Hematoxylin-eosin staining for observation of neuronal morphology in hippocampal CA1

Rats in each group were randomly selected for perfusion and fixation at 30 days after operation. The brain tissues from the optic chiasm to the cerebral transverse fissure were cut off, followed by graded ethanol dehydration, xylene transparency, and paraffin embedding. The samples were prepared into continuous coronal slices, at 4 μm thickness. One out of every five slices (20 μm) was selected for routine hematoxylin-eosin staining. Three hippocampal[29] slices were randomly selected from each rat and three visual fields in each piece. Hippocampal CA1 neuron morphological changes were observed under an optical microscope (400 ×; Olympus, Tokyo, Japan), and the number of neurons under high power field was quantified to assess neuronal quantity.
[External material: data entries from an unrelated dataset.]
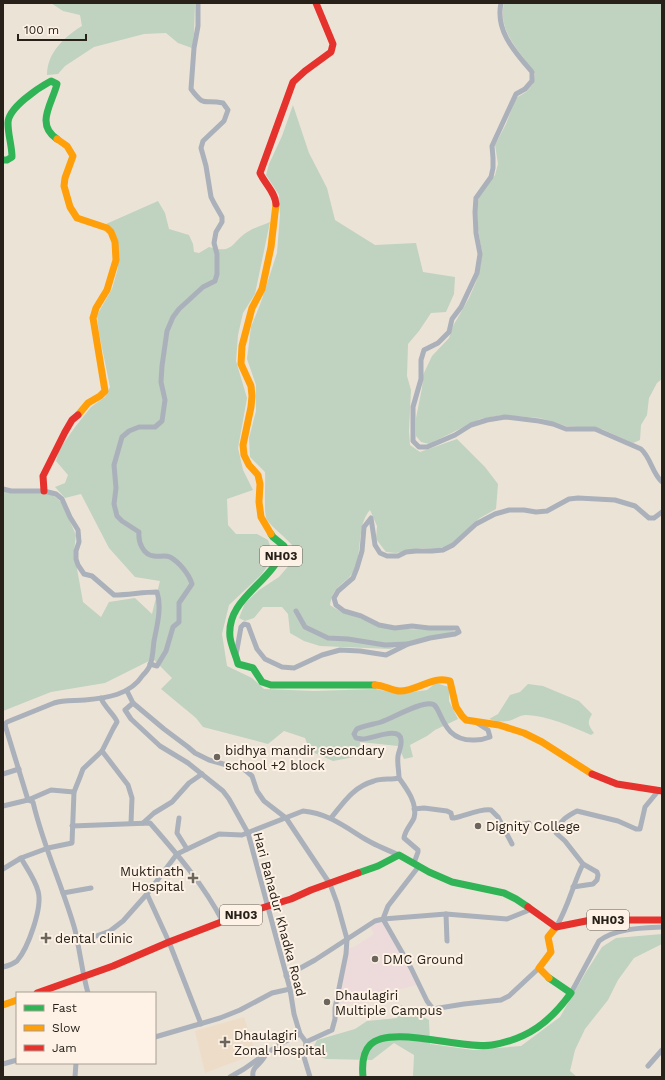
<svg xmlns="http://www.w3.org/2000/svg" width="665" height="1080" font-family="'Work Sans',sans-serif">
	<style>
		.built { fill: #eddcc8 }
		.education { fill: #eddbdb }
		.green { fill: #c0d2c0 }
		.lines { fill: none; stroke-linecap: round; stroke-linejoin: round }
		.street { stroke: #abb1ba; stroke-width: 5 }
		.fast { stroke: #30b455; stroke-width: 7 }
		.slow { stroke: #ff9f0a; stroke-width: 7 }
		.jam { stroke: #e5322d; stroke-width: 7 }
		.poi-dot { fill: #6c655c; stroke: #fdf2e5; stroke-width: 1.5 }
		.labels { text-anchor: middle; stroke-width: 4; stroke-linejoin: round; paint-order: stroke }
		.shield { fill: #fdf2e5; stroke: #676056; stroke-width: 1 }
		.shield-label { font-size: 12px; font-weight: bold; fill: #272119 }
		.poi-label { font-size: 13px; fill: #272119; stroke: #fdf2e5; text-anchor: start }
		.street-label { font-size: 13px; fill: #272119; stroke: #fdf2e5 }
	</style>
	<rect width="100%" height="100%" fill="#ece3d7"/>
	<path class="built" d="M244 1017 256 1054 205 1073 195 1031Z"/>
	<path class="education" d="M382 921 417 985 393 991 382 1002 339 1003 349 948 354 947 374 934 370 927Z"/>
	<g class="green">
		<path d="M51 3H195L194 34 192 48 178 43 166 33 144 34 94 47 65 66 58 74 47 75C47 53 64 37 82 26L80 15 63 11Z"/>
		<path d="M504 3H662V379L657 383 649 398 647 415 641 425 640 440 633 443 602 429 566 426 540 418 502 415 480 419 429 444 421 442 416 436V418L422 388 423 375 432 356 449 338 453 326 469 298 476 282 480 268 482 253 478 229 477 209 479 197 495 175 498 164 495 145 506 124 516 98 526 92 533 84 535 74C521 52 497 32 504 3Z"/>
		<path d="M293 105 309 153 327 188 335 220 375 245 416 243 423 272 455 277 454 294 446 312 431 313 419 331 408 344 407 376 411 390 409 431 410 445 420 452 457 439 485 467 498 484 496 509 480 518 452 543 444 547 434 549 422 548 396 553 386 552 376 539 377 526 370 510C356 526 363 552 354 570 346 586 334 582 330 605 343 616 390 627 408 629 423 630 439 628 455 631L451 633 421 638 390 649 320 646 304 641 290 633 288 614 282 607H263L254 618 245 621 239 618 245 603 259 590 279 577 291 563 292 545C286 538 272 527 267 520 263 513 266 482 265 472L250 457 249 438 256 411V385L247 359 251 327 261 302 277 253 280 215 279 195 266 175 269 164 282 136Z"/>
		<path d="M158 201 165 213 169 229 189 235 193 244 194 252 199 253 209 247C235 255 231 241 249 231 256 227 263 225 270 222L255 294 243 313 238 335 236 361 247 398 238 448 243 470 253 490 227 499 228 525 236 534H257L268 540 274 557 261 575 229 605 222 634 227 666 252 678 264 689 314 691 376 689 398 694 427 690 436 683 449 687V701L458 719 435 730 427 736 410 745 413 757 404 759 398 746 360 742 359 756 333 761 310 751 305 738 284 731 268 744 203 727 196 718 161 689 172 678 153 659 105 683 51 692 3 711V488L11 490 38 489 54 496 62 503 76 535 74 552 83 602 101 617 109 602 135 598 152 614 160 581 135 577 109 548 81 494 65 498 55 487 65 483 68 475 56 461 59 450 75 427 91 407 105 397 110 387 99 333 97 315 112 289 118 268V242L113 231 106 224Z"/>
		<path d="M528 684 543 686 579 701 592 714C587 723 588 724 594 733L591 735C570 726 549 716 526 715 519 715 514 720 508 721 502 722 494 721 489 719L498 714 510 695 520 692Z"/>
		<path d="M662 934V944L634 958 618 980 608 1000 585 1029 575 1050 570 1071 577 1077H401L413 1076 414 1055 394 1043 372 1060 326 1059 310 1054 317 1040 355 1029 367 1021 397 1018 401 1005 429 1020 430 1044 473 1050 521 1046 560 1017 586 972 602 947 616 938Z"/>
	</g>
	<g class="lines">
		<g class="street">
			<path d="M501 3C495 31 515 52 532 72V81L525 89 516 94 492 146 493 158V168L491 177 476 198 475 212 476 233 480 254 477 273 461 307 452 319 449 332 438 343 424 350 421 360V379L413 407V441L419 447H427L455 435 471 425 487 420 505 417 539 421 553 424 566 429H595L641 449C651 458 652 473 662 482"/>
			<path d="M3 489 11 491H44L56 494 62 499 70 517 78 530 79 542 76 551V559L78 565 84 574 92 576 114 595C129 595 142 592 157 592 162 607 157 626 154 641 153 648 153 658 150 665 149 668 146 672 143 675 130 695 107 698 85 700 74 701 64 700 54 703L7 722 3 726"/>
			<path d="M296 611 305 627 328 638 348 639 385 645 407 644"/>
			<path d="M236 655 241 627 244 624 248 625 257 649 265 659 282 667 294 668 322 655 340 650 360 651 386 655 408 644 430 638 455 634 459 632 457 628H429L412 626 395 628 379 625 361 616 344 611 336 605 334 598 338 591 353 578 357 568 362 551 364 527 371 518 375 545 380 553 387 556H398L406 552 416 551H432L443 550 453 545 476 524 495 514 509 510H524L536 512 547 511 569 499 578 498 615 500 635 506 649 518H654L662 512"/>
			<path d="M150 664 157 666 166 651 173 627 179 622V603L192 584C189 574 179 562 170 557 165 555 159 557 154 556 143 555 138 542 139 532L122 521 117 516 114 504 116 488 114 465 122 437 129 431 139 427H155L162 421 165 400 161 382 162 366 167 331 173 317 179 309 203 287 215 281 217 274V254L214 243 216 232 222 222V217L214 203 211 197 206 166 201 148 203 141 224 121 228 110 223 103C203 99 205 108 191 89L194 48 198 26V3"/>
			<path d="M127 691 133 703 164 729 188 747 195 753 209 760 245 770 252 776 257 791 264 801 286 818 330 884 337 903 347 939 346 954 335 1008V1019L332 1030 306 1042"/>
			<path d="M133 703 125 710 131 719 160 746 188 763 223 791 229 799 248 833 290 989 294 1014 300 1034 306 1042 304 1057 310 1077"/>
			<path d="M5 725 28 800 33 802C43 846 63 887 75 930 80 951 82 972 88 993"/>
			<path d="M102 751 128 785 132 798 131 823"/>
			<path d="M3 774 19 769"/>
			<path d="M399 778C407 789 418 804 414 818 411 825 405 830 404 838L418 850V852L414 863"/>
			<path d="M3 806 28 800 51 790 74 792"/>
			<path d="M414 809 424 808 447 811 451 813 452 818H454C465 816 481 808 491 810L498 817 512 844"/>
			<path d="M179 818 177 833 187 849"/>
			<path d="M331 818C344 802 353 787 374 781 382 778 391 780 399 778 399 771 397 763 398 756 399 750 402 746 401 740 400 725 370 740 362 739 360 739 358 738 356 738L354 734C355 732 356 730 357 729 362 726 375 724 381 722 393 718 421 701 432 704 442 705 440 742 475 740 480 740 485 739 490 737L488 730 477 723"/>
			<path d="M143 823 154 813 172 802 189 783 202 774"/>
			<path d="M72 826 150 823C177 854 204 885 223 922"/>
			<path d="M503 828 529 823"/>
			<path d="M3 869 21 858 48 848 72 843 74 792 80 777 83 769 102 751 113 729 117 722C116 716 104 707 101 698"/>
			<path d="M573 887 593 884 597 880 598 875 597 872 583 864 565 841 556 833C558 822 567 816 577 811L618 821 636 829H640L645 807 659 790"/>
			<path d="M63 893 91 888"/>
			<path d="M147 894 169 942 201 1024"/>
			<path d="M532 909 507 919 446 914 383 919 411 968 427 1001 433 1009 464 1004 501 1000 509 996 539 968"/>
			<path d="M446 914 447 941"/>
			<path d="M556 927C568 908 573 884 583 864"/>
			<path d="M77 943 110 931 123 921 147 894 177 854 219 834 242 835 303 811C327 813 344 826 365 839 375 845 387 850 399 855"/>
			<path d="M3 967C8 966 13 964 17 961 28 948 43 907 38 891 35 879 27 869 21 858"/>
			<path d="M286 976 315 960 375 921 383 919 388 906 419 866"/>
			<path d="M571 993 599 941C616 928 642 928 662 927"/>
			<path d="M155 1037 220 1018 240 1010 272 993 290 989"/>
			<path d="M3 1064 17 1060"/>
			<path d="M648 1066 662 1050"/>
			<path d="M75 1077 76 1063"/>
			<path d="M230 1077 244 1069 280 1044 300 1034"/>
			<path d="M253 1077C251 1065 263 1065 266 1053"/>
		</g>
		<g class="fast">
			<path d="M3 160H7L12 157C12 146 8 135 8 123 8 108 38 88 51 81L57 84C52 104 35 124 57 139"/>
			<path d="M271 534 273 537 284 546C274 583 226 597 230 637 231 646 236 655 238 664L253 668 262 682 271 685H375"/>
			<path d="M358 873 378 866 399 855 429 872 452 882 504 893 516 899 528 907"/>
			<path d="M363 1077C362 1066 362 1053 370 1045 390 1024 463 1050 492 1045 528 1039 550 1022 571 993L549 978"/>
		</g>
		<g class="slow">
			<path d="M57 139 67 146 73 156 65 178 64 186 70 207 77 218 107 228 111 232 115 242 116 260 107 290 96 308 93 318 105 391 100 396 88 403 78 415"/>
			<path d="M271 534 261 517 259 502 260 484 258 475 249 465 244 455 243 445 251 407 252 396 251 386 241 364 242 346 252 308 262 289 271 247 276 204"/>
			<path d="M375 685C384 685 392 691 400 691 417 691 434 675 450 681L456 707 462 716 466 720 499 725 524 733 542 742 592 774"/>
			<path d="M549 978 539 968 551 952 548 937 556 927"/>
			<path d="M3 1005 17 1000"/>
		</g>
		<g class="jam">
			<path d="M276 204C275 192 265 184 260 173L293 82 305 71 331 52 333 44 316 3"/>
			<path d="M44 491 43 476 65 432 72 420 78 415"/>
			<path d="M592 774 617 784 662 791"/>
			<path d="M528 907 556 927 591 920H662"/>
			<path d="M37 993 113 966 169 942 242 914 291 899 311 890 358 873"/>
		</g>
	</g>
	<g class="poi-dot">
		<circle cx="217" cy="757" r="4"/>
		<circle cx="478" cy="826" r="4"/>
		<path d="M191 872h4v4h4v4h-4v4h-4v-4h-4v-4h4z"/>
		<path d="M44 932h4v4h4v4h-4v4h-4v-4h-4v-4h4z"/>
		<circle cx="375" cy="959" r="4"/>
		<circle cx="327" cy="1002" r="4"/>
		<path d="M223 1036h4v4h4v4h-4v4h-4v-4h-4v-4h4z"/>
	</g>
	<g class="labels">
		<g class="shield">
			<rect x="260" y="546" width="42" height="20" rx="3"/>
			<rect x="220" y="905" width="42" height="20" rx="3"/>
			<rect x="587" y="910" width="42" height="20" rx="3"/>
		</g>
		<g class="shield-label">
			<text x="281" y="560">NH03</text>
			<text x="241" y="919">NH03</text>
			<text x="608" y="924">NH03</text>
		</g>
		<g class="poi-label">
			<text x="225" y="755">bidhya mandir secondary<tspan x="225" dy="15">school +2 block</tspan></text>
			<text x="486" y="831">Dignity College</text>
			<text x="184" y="876" text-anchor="end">Muktinath<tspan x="184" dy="15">Hospital</tspan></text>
			<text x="55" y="943">dental clinic</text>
			<text x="383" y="964">DMC Ground</text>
			<text x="335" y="1000">Dhaulagiri<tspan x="335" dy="15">Multiple Campus</tspan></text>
			<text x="234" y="1040">Dhaulagiri<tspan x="234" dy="15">Zonal Hospital</tspan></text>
		</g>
		<g class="street-label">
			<text transform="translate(280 914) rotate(75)" y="5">Hari Bahadur Khadka Road</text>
		</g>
	</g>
	<rect width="665" height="1080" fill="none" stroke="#272119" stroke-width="8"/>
	<rect x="16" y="992" width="140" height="72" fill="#fdf2e5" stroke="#a79e93"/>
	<rect x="24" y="1005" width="20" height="6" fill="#30b455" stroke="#a79e93"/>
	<text x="52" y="1012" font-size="12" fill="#272119">Fast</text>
	<rect x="24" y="1025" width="20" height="6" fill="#ff9f0a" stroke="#a79e93"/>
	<text x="52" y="1032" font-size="12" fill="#272119">Slow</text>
	<rect x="24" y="1045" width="20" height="6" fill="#e5322d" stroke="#a79e93"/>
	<text x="52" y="1052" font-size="12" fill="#272119">Jam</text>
	<path d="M18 34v6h68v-6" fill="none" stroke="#272119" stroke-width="2"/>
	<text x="24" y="34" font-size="12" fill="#272119" stroke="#fdf2e5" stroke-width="3" paint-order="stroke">100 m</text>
</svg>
DNA-binding activity assay of cAMP response element binding protein and CCAAT/enhancer binding protein in hippocampal tissues using electrophoretic mobility shift assay

Hippocampal tissues of eight rats in each group were observed for DNA-binding activity assay of cAMP response element binding protein and CCAAT/enhancer binding protein at 30 days after operation. Nucleoprotein was extracted according to NE-PER Nuclear Extraction Reagent instructions (Pierce, Illinois, RF, USA). DNA binding sequence cAMP response element binding protein: 5’-AGA GAT TGC CTG ACG TCA GAG AGA GCT AG-3’ and CCAAT/enhancer binding protein: 5’-GAT CAA GCT GCA GAT TGC GCAAT-3’ were designed by Yingjun Bio-engineering Co., Ltd. (Shanghai, China). Probe labeling referred to DIG Gel Shift (Roche, Penzberg, Germany), and then probe concentration was adjusted to 15.5 pM. Nucleoprotein sample (4 μg) of each group and labeled oligonucleotide probe (2 μL) were incubated together at 25°C for 15 minutes. The DNA-nucleoprotein complex was separated by 6% (w/v) sodium dodecyl sulfate polyacrylamide gel electrophoresis and transferred to nylon membrane with positive charge. The specific bands were made visible by chemiluminescence (Santa Cruz Biotechnology, Santa Cruz, CA, USA) and the absorbance of the specific bands were scanned and measured by image analysis software (HPIAS 2000, Tongji Qianping Company, Wuhan, China). Results were determined by the absorbance ratio of target to control protein bands.

Statistical analysis

Measurement data were expressed as mean ± SD. Differences among groups were analyzed by independent-sample t-tests. The P-value reported was two-sided and a value of P less than 0.05 was considered statistically significant. All analyses were performed using the SPSS 11.5 software (SPSS, Chicago, IL, USA.